GOAL OF THE EXERCISE
First find the line containing "index tip: (430, 524)" in the data, then set it down exactly along with every line after it, through the last.
━━ EXTRACTED DATA
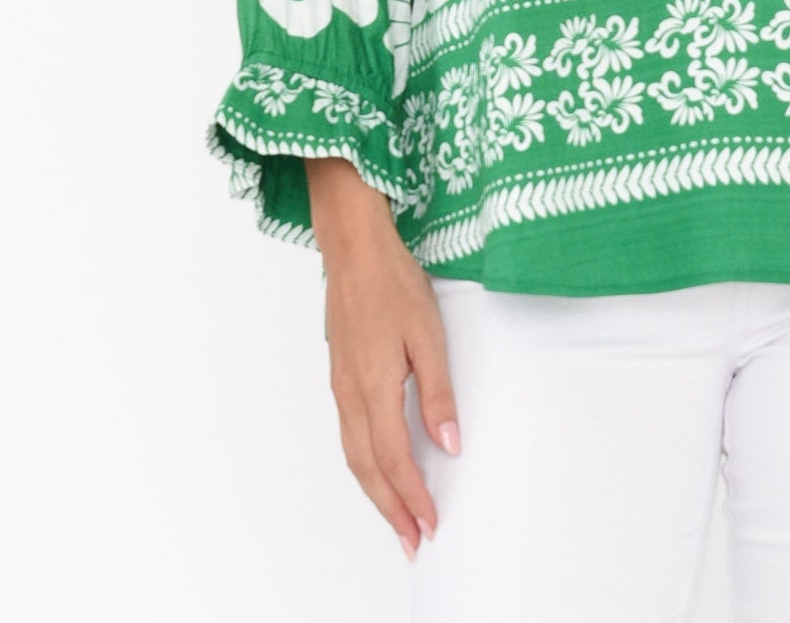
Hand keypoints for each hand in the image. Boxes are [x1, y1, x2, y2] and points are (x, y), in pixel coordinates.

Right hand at [305, 158, 461, 560]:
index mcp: (374, 387)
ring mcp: (341, 385)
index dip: (412, 496)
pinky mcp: (340, 375)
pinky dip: (364, 465)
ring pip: (354, 455)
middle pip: (367, 469)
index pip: (393, 459)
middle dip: (391, 510)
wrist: (353, 248)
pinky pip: (349, 435)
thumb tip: (450, 443)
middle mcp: (350, 394)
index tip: (430, 524)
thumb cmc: (392, 282)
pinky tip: (379, 468)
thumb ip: (437, 393)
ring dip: (376, 492)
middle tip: (413, 541)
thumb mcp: (428, 334)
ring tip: (398, 517)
━━━━
WRITTEN SOLUTION
index tip: (430, 524)
thumb cmc: (392, 282)
pinky tip: (379, 468)
thumb ip: (437, 393)
ring dip: (376, 492)
middle tip: (413, 541)
thumb mcp: (428, 334)
ring tip: (398, 517)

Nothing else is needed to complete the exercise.